### What is required
Below are some records. Print exactly the lines between the one holding "- زيادة الإنفاق" and the one holding "- في حالة **سعر", inclusive, and nothing else.

### Data under study
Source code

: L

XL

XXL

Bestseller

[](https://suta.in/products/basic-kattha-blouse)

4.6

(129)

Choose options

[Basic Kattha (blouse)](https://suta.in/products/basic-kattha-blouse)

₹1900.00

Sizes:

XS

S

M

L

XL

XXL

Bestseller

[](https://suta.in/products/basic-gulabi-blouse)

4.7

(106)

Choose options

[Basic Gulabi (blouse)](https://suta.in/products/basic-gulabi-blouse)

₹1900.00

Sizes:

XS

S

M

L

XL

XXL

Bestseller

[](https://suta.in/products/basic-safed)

--

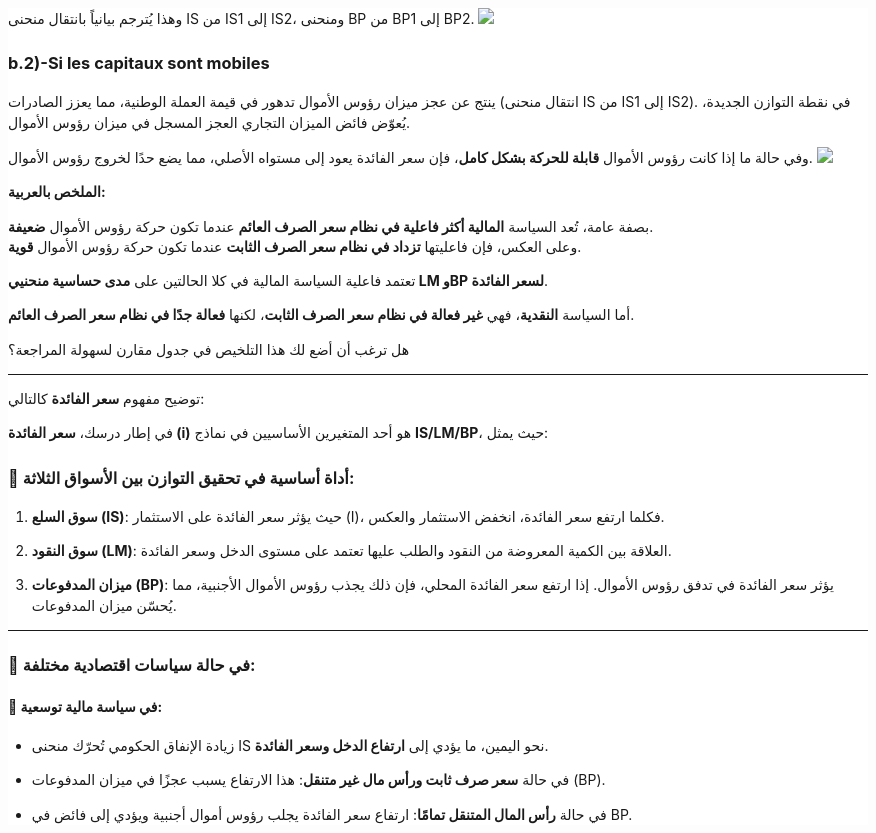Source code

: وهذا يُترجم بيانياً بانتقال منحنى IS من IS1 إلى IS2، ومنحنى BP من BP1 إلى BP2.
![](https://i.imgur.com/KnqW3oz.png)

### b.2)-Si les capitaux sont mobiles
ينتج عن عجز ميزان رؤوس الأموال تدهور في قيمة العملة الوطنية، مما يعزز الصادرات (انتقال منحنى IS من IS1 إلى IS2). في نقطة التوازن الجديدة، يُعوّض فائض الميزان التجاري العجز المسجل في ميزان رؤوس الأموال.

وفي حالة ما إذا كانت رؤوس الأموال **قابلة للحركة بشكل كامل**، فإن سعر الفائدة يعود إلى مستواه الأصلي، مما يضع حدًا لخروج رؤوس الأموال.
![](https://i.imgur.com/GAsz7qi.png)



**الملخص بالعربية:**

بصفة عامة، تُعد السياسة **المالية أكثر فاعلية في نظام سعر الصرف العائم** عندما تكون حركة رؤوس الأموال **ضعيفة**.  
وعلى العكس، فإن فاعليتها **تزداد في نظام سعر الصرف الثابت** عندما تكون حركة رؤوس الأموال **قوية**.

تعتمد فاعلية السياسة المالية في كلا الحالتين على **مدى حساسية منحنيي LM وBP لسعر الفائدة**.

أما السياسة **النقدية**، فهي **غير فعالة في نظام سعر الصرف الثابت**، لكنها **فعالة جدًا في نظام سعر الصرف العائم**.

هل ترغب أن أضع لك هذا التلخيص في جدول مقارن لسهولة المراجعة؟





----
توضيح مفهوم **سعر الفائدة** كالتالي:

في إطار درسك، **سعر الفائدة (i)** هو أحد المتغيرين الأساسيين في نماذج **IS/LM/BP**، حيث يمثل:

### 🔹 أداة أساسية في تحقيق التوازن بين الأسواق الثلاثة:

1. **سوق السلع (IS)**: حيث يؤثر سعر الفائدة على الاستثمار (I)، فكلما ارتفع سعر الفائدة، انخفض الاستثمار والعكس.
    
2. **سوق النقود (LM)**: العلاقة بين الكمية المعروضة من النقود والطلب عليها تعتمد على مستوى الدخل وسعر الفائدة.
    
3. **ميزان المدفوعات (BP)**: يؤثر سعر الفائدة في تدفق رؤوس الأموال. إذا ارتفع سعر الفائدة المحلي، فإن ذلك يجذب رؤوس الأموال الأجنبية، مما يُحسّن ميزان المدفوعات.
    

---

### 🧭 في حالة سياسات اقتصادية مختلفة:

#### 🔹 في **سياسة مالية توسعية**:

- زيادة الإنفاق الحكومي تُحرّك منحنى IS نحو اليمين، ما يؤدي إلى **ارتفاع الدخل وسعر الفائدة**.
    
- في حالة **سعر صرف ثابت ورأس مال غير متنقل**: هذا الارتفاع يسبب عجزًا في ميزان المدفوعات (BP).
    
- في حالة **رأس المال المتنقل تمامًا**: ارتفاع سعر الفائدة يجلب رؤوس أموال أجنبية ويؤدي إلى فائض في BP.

### Worked solution
- زيادة الإنفاق الحكومي تُحرّك منحنى IS نحو اليمين، ما يؤدي إلى **ارتفاع الدخل وسعر الفائدة**.
    
- في حالة **سعر صرف ثابت ورأس مال غير متنقل**: هذا الارتفاع يسبب عجزًا في ميزان المدفوعات (BP).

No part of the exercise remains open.